Data follows below. Repeat exactly the lines between the line holding "f_number: 3.1" and the line holding "f_number: 2.4", inclusive, and nothing more; drop pictures.

────

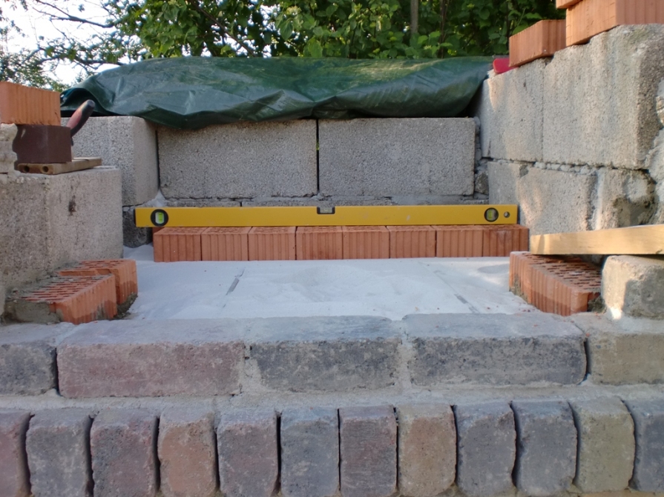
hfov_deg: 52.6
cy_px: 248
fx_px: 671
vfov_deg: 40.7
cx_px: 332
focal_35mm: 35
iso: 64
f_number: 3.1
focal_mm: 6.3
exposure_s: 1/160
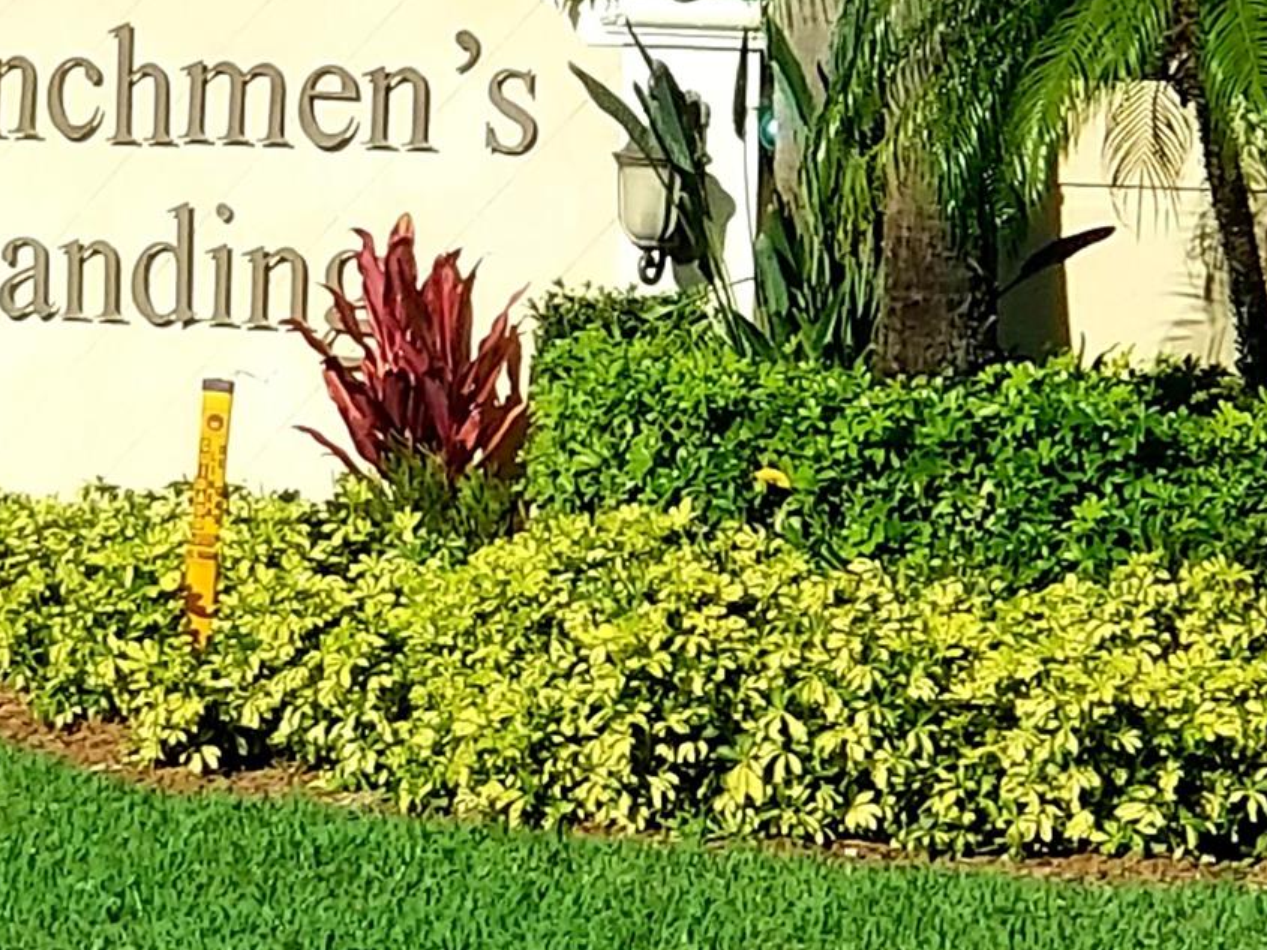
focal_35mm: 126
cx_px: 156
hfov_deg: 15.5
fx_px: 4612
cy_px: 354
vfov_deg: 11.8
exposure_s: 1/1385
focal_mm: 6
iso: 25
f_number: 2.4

────

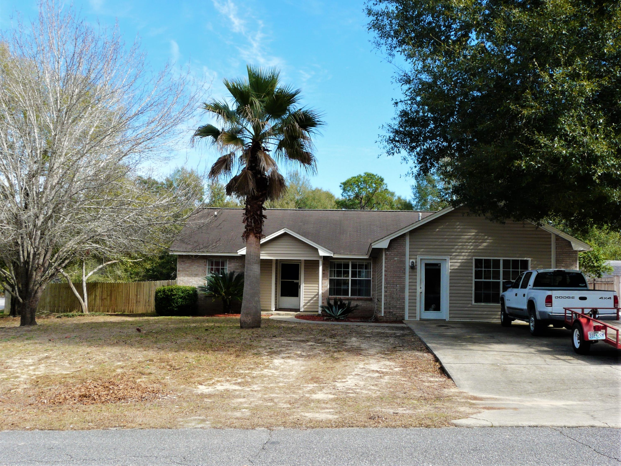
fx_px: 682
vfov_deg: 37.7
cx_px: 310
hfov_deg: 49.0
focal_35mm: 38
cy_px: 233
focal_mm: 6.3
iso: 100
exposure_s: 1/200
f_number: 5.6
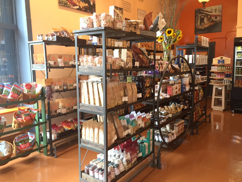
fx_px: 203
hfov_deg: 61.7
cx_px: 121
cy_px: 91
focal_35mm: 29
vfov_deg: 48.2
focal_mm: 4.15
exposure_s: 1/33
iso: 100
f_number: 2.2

────

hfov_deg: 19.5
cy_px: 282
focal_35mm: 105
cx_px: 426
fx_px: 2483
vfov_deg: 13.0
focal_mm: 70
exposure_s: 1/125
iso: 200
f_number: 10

────

▶ Output for this task
f_number: 3.1
focal_mm: 6.3
exposure_s: 1/160
focal_35mm: 126
cx_px: 156
hfov_deg: 15.5
fx_px: 4612
cy_px: 354
vfov_deg: 11.8
exposure_s: 1/1385
focal_mm: 6
iso: 25
f_number: 2.4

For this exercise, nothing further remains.